## Your assignment:
Scan the lines below and report each one containing "NIKE" by copying it.

BEGIN Data supplied

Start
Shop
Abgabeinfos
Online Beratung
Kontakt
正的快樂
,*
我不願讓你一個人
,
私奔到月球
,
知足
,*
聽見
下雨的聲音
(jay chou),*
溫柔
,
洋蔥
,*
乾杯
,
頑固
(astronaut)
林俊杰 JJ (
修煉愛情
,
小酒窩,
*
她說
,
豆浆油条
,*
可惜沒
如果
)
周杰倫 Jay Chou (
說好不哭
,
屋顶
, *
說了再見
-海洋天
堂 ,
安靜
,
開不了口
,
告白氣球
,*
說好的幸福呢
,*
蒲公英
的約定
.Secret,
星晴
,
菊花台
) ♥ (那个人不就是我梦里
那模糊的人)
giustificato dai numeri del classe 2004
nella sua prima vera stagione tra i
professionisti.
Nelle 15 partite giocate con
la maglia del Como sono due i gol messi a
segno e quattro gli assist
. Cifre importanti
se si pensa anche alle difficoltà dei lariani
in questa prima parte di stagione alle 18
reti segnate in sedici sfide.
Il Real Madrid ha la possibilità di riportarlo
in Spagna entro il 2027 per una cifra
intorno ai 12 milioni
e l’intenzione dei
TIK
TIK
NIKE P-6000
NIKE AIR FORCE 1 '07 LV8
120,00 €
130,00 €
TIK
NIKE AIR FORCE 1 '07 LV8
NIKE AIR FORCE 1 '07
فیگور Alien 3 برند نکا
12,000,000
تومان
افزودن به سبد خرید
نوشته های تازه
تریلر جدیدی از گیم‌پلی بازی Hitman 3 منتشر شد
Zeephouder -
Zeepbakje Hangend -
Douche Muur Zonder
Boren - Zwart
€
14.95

END Data supplied

## Reply:
NIKE P-6000
NIKE AIR FORCE 1 '07 LV8
NIKE AIR FORCE 1 '07 LV8
NIKE AIR FORCE 1 '07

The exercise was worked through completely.